I think we're all pretty close to agreement kinda/sorta...or at least mutual understanding. Break out the champagne and close down the internet!
 

Hussar

Legend
Honestly, I think the reason that 4e doesn't work particularly well for the sort of "setting interaction/exploration" play that S'mon and Pemerton are talking about (and I agree with their opinion) is that it's the combat engine getting in the way. Comments about grind aside, it generally does take about an hour to resolve a 4e combat. By and large. Which means, in a 4 hour session, if you have 3 combats, there isn't a whole lot of time for exploration.

IME, it tends to work like FIGHT... explore... FIGHT... [size=]explore[/size] ... FIGHT ... explore. And the exploration stuff tends to take a back seat to the fight stuff because there's just so much fight stuff.

I mean, there's only so many things you can do with a statue. And once you've done most of them, the next statue isn't really all that different. But, the fight mechanics are so complex that every fight can be very attention grabbing. Or at least it should be.
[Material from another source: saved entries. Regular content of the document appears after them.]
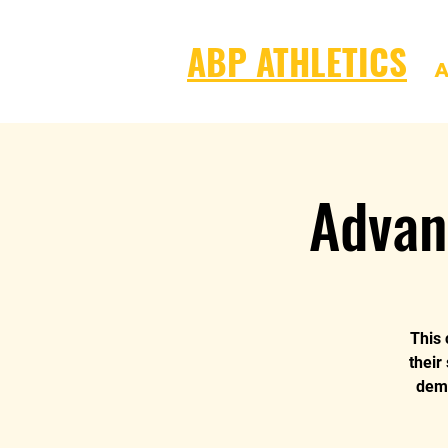
ABP ATHLETICS
A
Advan
This 
their
dema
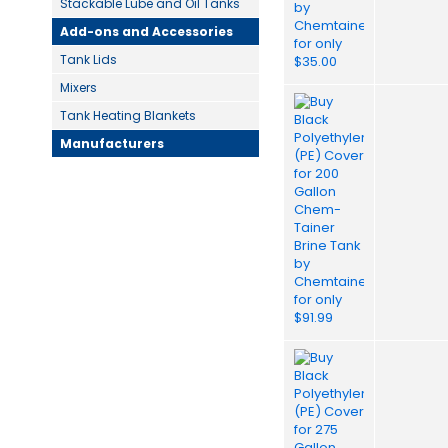
Stackable Lube and Oil Tanks
Add-ons and Accessories
Tank Lids
Mixers
Tank Heating Blankets
Manufacturers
I dunno. I might be way off base here. But, it's something I've noticed in my 4e play. I get really into the game when there's stuff to kill but the between killing stuff is becoming less and less engaging for me.

I want out of combat stuff that is every bit as engaging as the combat stuff. Trying to convince someone to do something should be every bit as mechanically robust as trying to stick a sword in him.
 

pemerton

Legend
I can't XP anyone here at the moment, but I want to add my voice to the "productive discussion", "mutual understanding apparently reached" chorus.
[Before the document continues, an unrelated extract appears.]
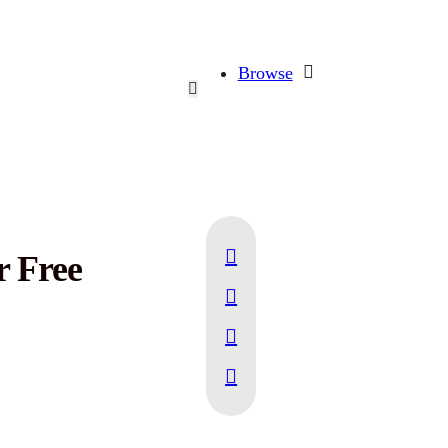
Browse
r Free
I want out of combat stuff that is every bit as engaging as the combat stuff. Trying to convince someone to do something should be every bit as mechanically robust as trying to stick a sword in him.
Ah, now here is a point of difference. I didn't have social encounters in mind when talking about "exploration" above (neither WPM nor ToH, my two primary exhibits, has social aspects to them). I'm from the school that find skill challenges are a very robust mechanism for handling social encounters.

I've always had a reasonably rich interaction element in my games (at least, it seems that way to me), and 4e has supported this well by reducing the amount of GM fiat and increasing the capacity of the players to leverage the mechanics in the interests of their own protagonism.